Last month marked the anniversary of the April 2015 Nepal earthquake, which claimed the lives of over 8,000 people and injured nearly three times as many.

The 7.8 magnitude earthquake occurred just before midday on Saturday, 25 April 2015, a day after Nepal celebrated its Democracy Day. Binay Bohra, Managing Director at Vianet Communications, one of Nepal’s leading ISPs, was driving through the narrow alleys of Patan at the time

“I was trying to back my car out of a narrow alley when I heard a terrible sound, like a hurricane was brewing,” remembers Binay. “I thought it was the wind but I soon realized that it was an earthquake.”

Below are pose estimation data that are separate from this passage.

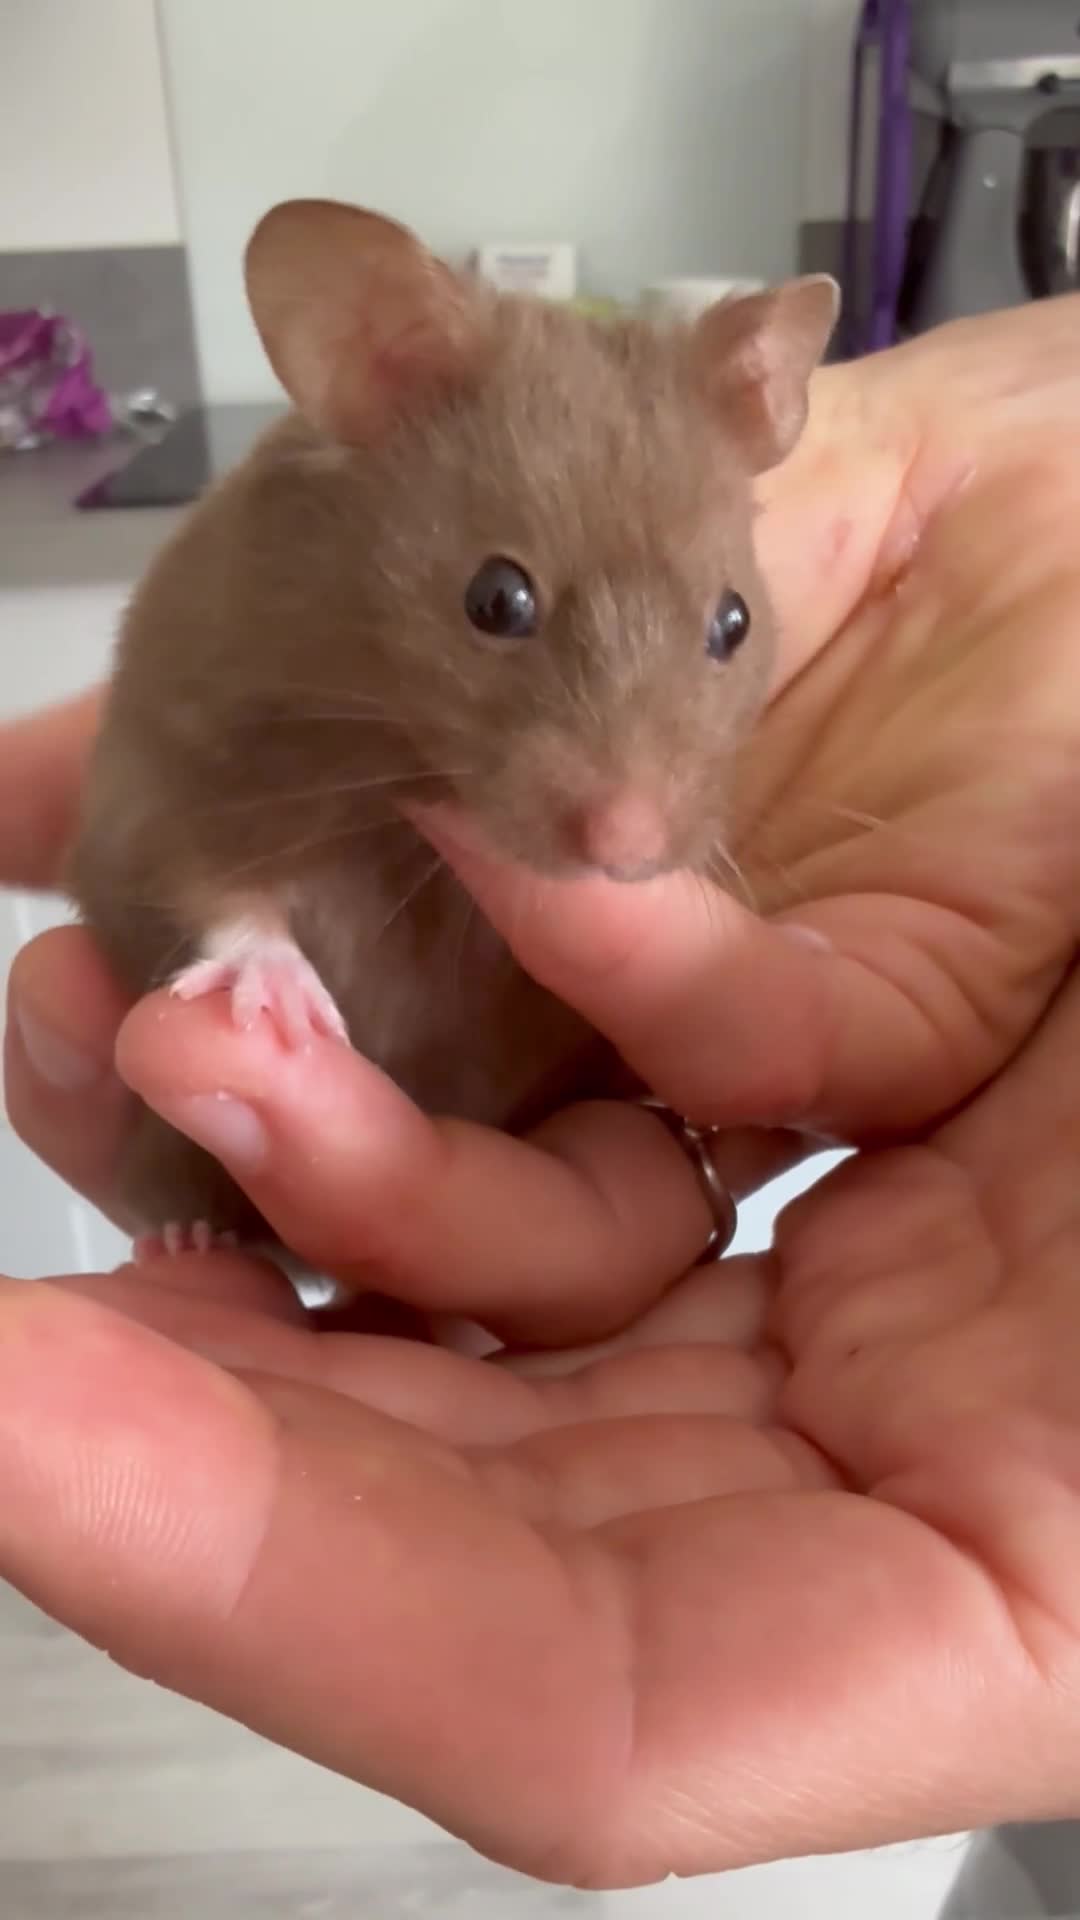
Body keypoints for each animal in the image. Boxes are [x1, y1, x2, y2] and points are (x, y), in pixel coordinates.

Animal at [66, 197, 838, 1246]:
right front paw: (288, 1011)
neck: (391, 746)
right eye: (496, 598)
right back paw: (191, 1238)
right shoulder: (174, 764)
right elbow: (208, 887)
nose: (627, 851)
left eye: (735, 620)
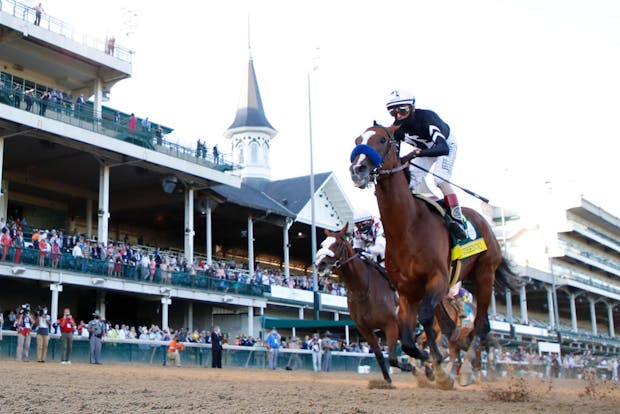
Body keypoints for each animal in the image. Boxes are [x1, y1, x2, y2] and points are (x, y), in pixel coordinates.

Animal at [314, 225, 406, 384]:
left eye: (337, 244)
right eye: (322, 244)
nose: (320, 263)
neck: (363, 289)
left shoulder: (391, 324)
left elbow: (393, 359)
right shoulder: (365, 329)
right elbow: (380, 356)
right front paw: (387, 381)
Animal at [352, 123, 520, 388]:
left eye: (382, 139)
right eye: (358, 140)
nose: (357, 169)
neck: (408, 227)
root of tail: (482, 220)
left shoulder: (438, 279)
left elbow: (426, 318)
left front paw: (438, 368)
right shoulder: (407, 292)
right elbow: (409, 342)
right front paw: (429, 365)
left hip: (485, 274)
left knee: (480, 325)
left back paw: (467, 370)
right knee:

For almost 50 seconds, the earth shook violently with pieces of buildings and walls falling all around. Looking back, Binay counts himself lucky, given the damage and lives the quake impacted – hundreds of thousands of people were made homeless with entire villages flattened.

“Most of the houses around me remained upright but a three-story commercial building collapsed nearby.”

After checking on the wellbeing of his family and friends, Binay’s attention turned towards work: first the well-being of his staff and then the impact the earthquake had had on Vianet’s services.


Challenges: restoring infrastructure, reassuring people

Tents were set up throughout Nepal for people who were made homeless due to damaged houses | Image Credit: Binay Bohra

Fortunately, Nepal’s international links and major data centres survived the earthquake; however last mile connectivity was another matter. Downed power lines, damaged telecom towers and severed overhead fibre cables meant most people could not connect to the Internet.

“Most of the damage was done to microwave towers on the bordering hilly districts surrounding the capital city of Kathmandu,” explains Binay. “Kathmandu has mostly aerial fibre and the houses that collapsed in some areas also brought down fibre and electrical cables. The first night, there was no power therefore, most of the Internet went offline.”

In the first few days, ISPs and local telcos worked tirelessly to establish large bandwidth connections to emergency relief centers, aiding those planning and carrying out relief works, working out of makeshift tents. Although links were up within a few days, assessing and restoring major facilities and infrastructure proved to be the major challenges for ISPs in restoring the Internet to homes and businesses.

“Full power restoration probably took a couple of weeks. With no power, we had to run generators. This proved challenging, as tenants feared that the high decibels and vibrations from the generators may damage buildings further, or cause a fire to break out.”

Vsat at the ETC (Emergency Telecom Cluster) staging area. Many ISPs had to work from makeshift setups for months after the quake | Image Credit: Binay Bohra

Binay says residents and business owners who had telecom towers on top of their residential and commercial buildings were also suspicious of works being carried out to restore fallen towers.

“Some ISP and telecom crews were denied entry to their infrastructure, which delayed the whole process. Negotiating with and assuring these house owners and neighbors that they were safe was a huge challenge.”


Mitigating risk of future disaster

According to Binay, it wasn’t until three months after the quake that things started to normalize. Relief and restoration started to filter further from city centres to rural areas, with measures being put in place by telcos and businesses to mitigate the risk of future earthquakes.

“As part of the restoration process, telecom towers have been strengthened or removed from dangerous buildings. Also the quake made more businesses aware of managing their systems. Many now are backing up their services and servers in different seismic zones.”

Although businesses and the industry are taking these small steps to mitigate the risk of natural disasters, Binay feels that a collective disaster management system is lacking in the country.

“Since most of the backbone network was intact, the question still remains how we would have coped if our backbone fibre infrastructure had been damaged. We still do not have redundancies for such situations.”

As more and more Nepalese connect to the Internet and rely on it as their primary line of communication, such redundancies will become more important given the capacity that the Internet can play in aiding with disaster relief.